Tornando all’urgenza, l’assemblea ha ripercorso la storia dell’associazione L’Auriga, focalizzandone la vocazione “integrata” e a cavallo tra sport, sociale e salute. In mancanza di una legge che riconosca e regoli l’ippoterapia, però, la parte riabilitativa non è sostenibile dalle istituzioni: la strada è ancora lunga e ieri si sono cercati percorsi alternativi.
Il più rapido: un emendamento al bilancio regionale; tra le opzioni più a lungo termine, un progetto comunale di finanziamento alla continuità, come avvenuto per alcune realtà.
Il radicamento dell’associazione nel territorio è stato rivendicato e chiesto dai genitori, che hanno indicato la strada di una sorta di “adozione” da parte del Municipio, non necessariamente come finanziatore ma come partner istituzionale a fianco di scuole, associazioni locali in rete e, perché no, sponsor attenti all’etica sociale.
Il passo da fare nell’immediato: presentare un progetto di sviluppo sostenibile al Municipio, ente di rappresentanza territoriale primaria, perché questo lo trasmetta alle altre istituzioni e lo trasformi in sostegno fattivo.

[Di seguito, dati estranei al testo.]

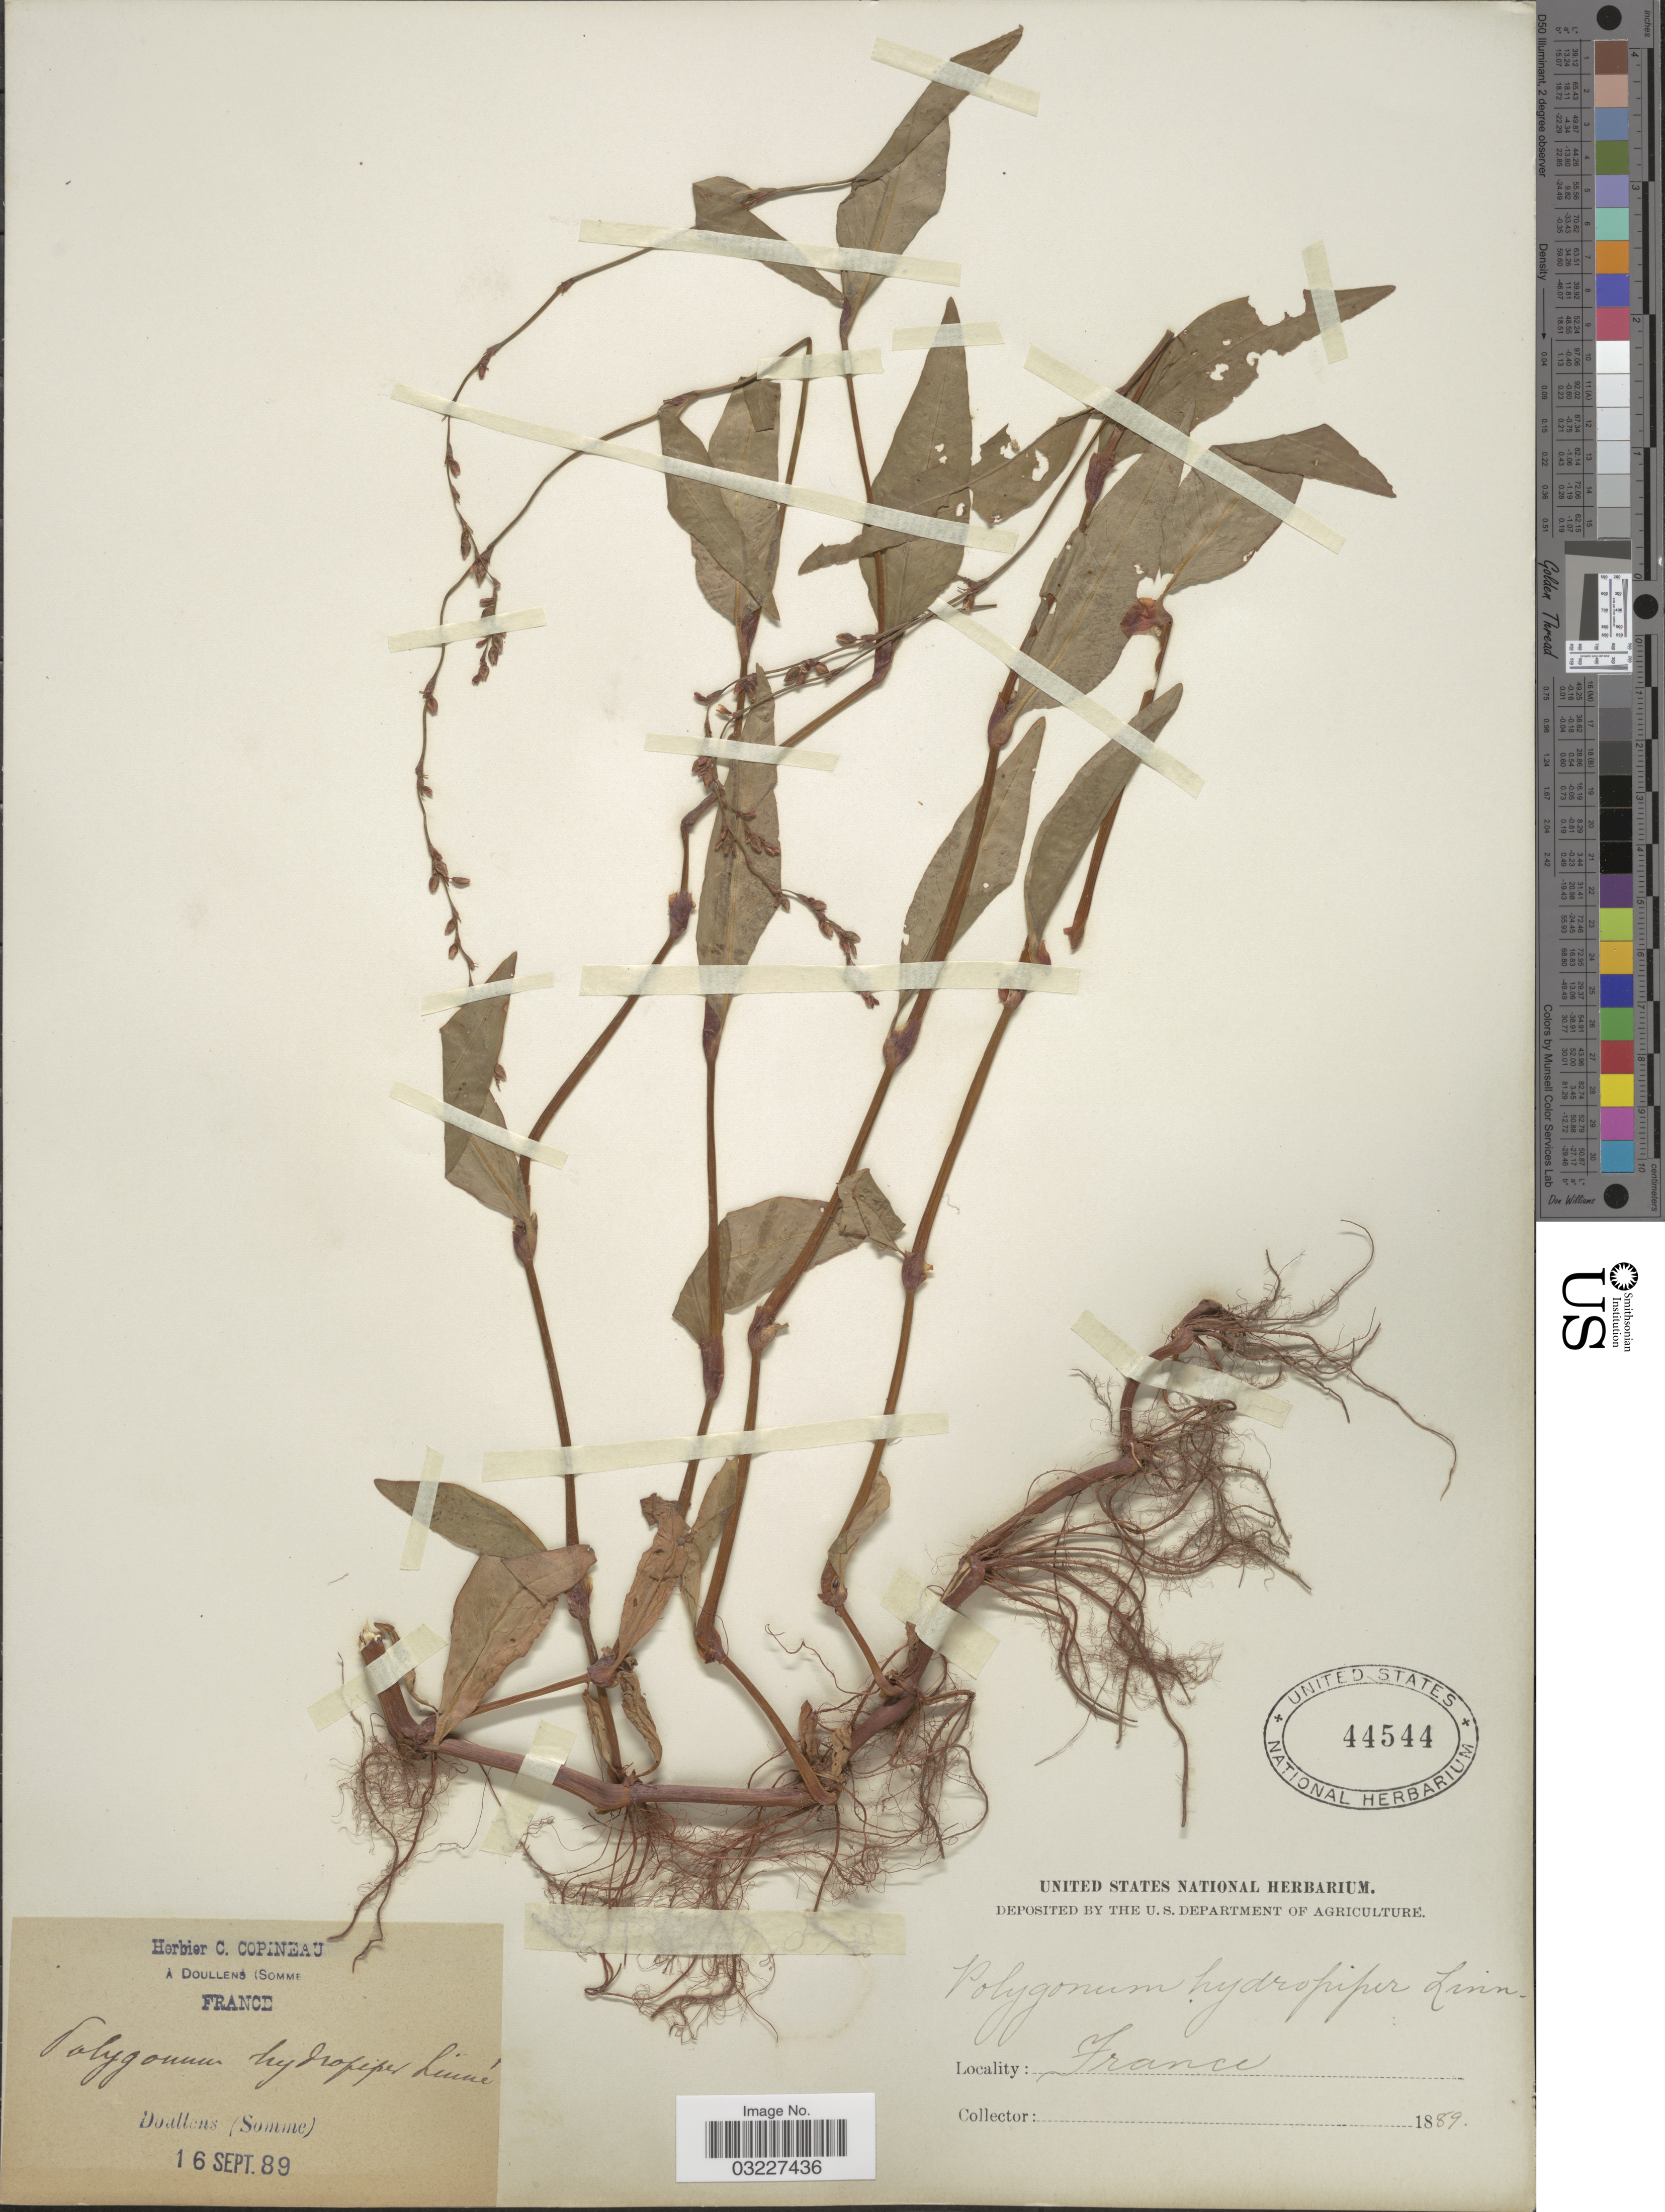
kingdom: Plantae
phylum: Tracheophyta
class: Magnoliopsida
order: Caryophyllales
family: Polygonaceae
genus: Polygonum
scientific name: Polygonum hydropiper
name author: L.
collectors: A. Doullens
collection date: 1889-09-16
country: France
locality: Doullens (Somme).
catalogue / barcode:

Dopo avere più volte ribadito che L’Auriga non ha chiesto finanziamenti e che anche ora non sono solo i fondi a mancare, ma un riconoscimento del lavoro svolto fin qui, la presidente de L’Auriga, Nicoletta Angelini, ha lanciato l’allarme: in attesa di risposte necessariamente lente i cavalli e gli asini continuano a mangiare. L’assemblea si è sciolta sulle parole forse scontate ma illuminanti del portavoce del Comitato: “Disabilità e normalità non appartengono a nessuno e non hanno bandiera politica. Grazie a voi che siete qui e lo avete ricordato a noi tutti”.